In my experience working on a number of single-client-single-server and distributed protocols, I have found that there is much value in considering a protocol in terms of its defined semantics, rather than only in terms of the current behavior of one or more particular implementations. My experience with AFS, going back well before the initial OpenAFS code drop, has shown that this holds even when there is only one implementation.





> We've discussed related concepts, in the context of async delivery
of
> extended callbacks, a number of times before.  I think that it is
> relevant to both discussions that, even two clients simultaneously
> mutating a file (one or both has not yet stored), states of the
> distributed system (set of all views of the file) that violates the
> assertion.

Not as seen at the protocol layer.  Anyone who fetches data for a
given
range and gets the same DV, also gets the same data.

That is certainly not in dispute either.  Framing the issue this way
points up the fact that apparently in rxOSD currently this assertion
could be violated even with a single writer, as we discussed earlier (but
I think I muddied the waters at least for myself by thinking of
concurrent writers).

(Nor is this assertion violated by any behavior in extended callbacks
(i.e., async delivery), so in that sense, maybe I'm connecting this
discussion too much with prior ones.)

Yeah, maybe. We started out discussing problems with the way RxOSD affects coherency, but between you and I, we seem to have wandered back into the async delivery argument.


You state that clients may have local mutations which have not been
written
to the fileserver and which they label with a DV that may mean
something
else to another client, or even to the fileserver.  This may be the
case,
but it is an implementation matter, and on the wire, that DV can only
ever
mean one thing, which is the meaning assigned to it be the
fileserver.

As stated, I do not believe that it's actually viable to restrict
discussion to what is on the wire, but what you say is certainly correct,
in that sense.  It would be, in fact, a completely satisfactory analysis
(I think), if caching were not considered.  Of course, for the by far
most common use (at the moment), in AFS, caching is taking place, and
intended to take place, and so necessarily we can't disregard it.

Caching doesn't affect this. A DV still only means one thing, which is the meaning the fileserver has assigned to it. If a client has in its cache data labelled with a particular DV, then one of the following must be true:

- That data is exactly what the fileserver would have returned for that DV.
- The data is mislabelled, and the client is buggy.
- The data is actually _not_ labelled with that DV; you only think it is.

In the OpenAFS client, the last happens fairly regularly, because dirty chunks may have a "data version" field with a particular number in them, but the cache manager is never confused into thinking that such chunks represent the contents of the DV corresponding to that number. It always knows the difference between _cached_ data, which is either obtained for the fileserver or labelled with the DV resulting from a store, and _dirty_ data, which does not correspond to any version known to the fileserver.

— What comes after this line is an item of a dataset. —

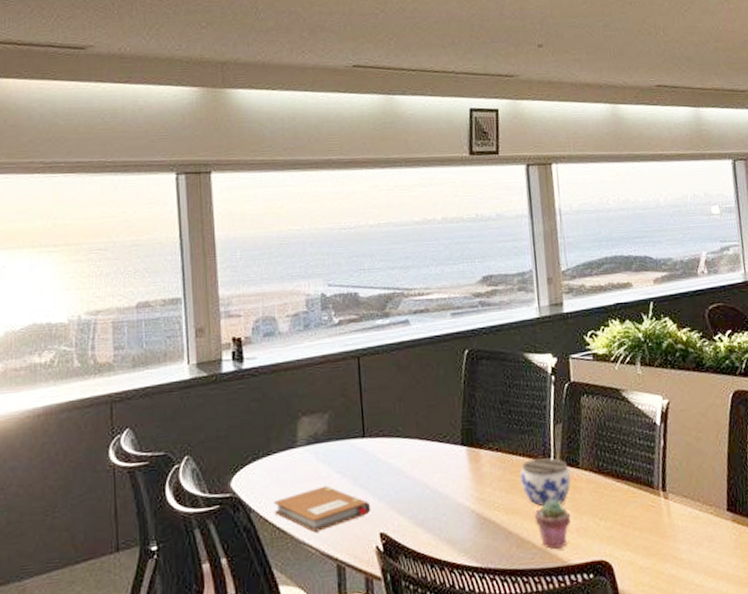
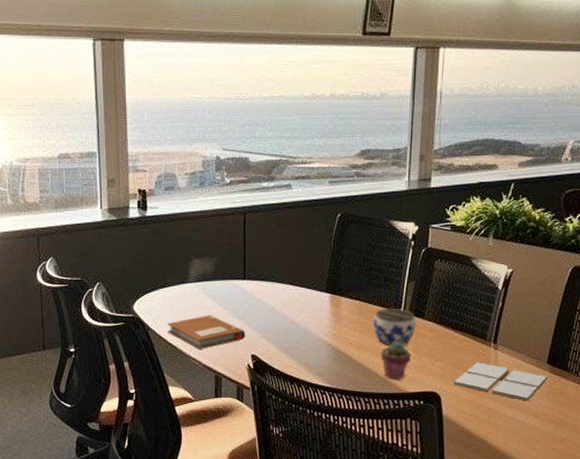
drink coaster: none [624,516,732,562] -> present [453,362,548,401]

Ok, sure.  But I believe what you are describing is not invalidation, but
rather replacement.  It's not incorrect to use "invalidate" referring to
"data."  This precisely means (some specialization of, such as a message
indicating) the data as known is not valid, not that replacement data is
delivered.  As you state, XCB has operations that replace metadata, but
(as with the traditional AFS callback) only invalidate data.

We may be arguing semantics here, but, the point is that the fileserver can never say "the first 512 bytes of DV 5 are invalid; get new ones". It can only say "DV 5 is no longer the current version". In this regard, what XCB does is not a change in semantics, but a way to tell a client how it can obtain DV 6 primarily by copying parts of the data it already has for DV 5, rather than by fetching everything from scratch. In fact, this _depends_ on the property that the meaning of DV 5 does not change _even after it is no longer the current version_, which makes XCB another reason why it is important that RxOSD not violate the "one DV, one bit string" rule.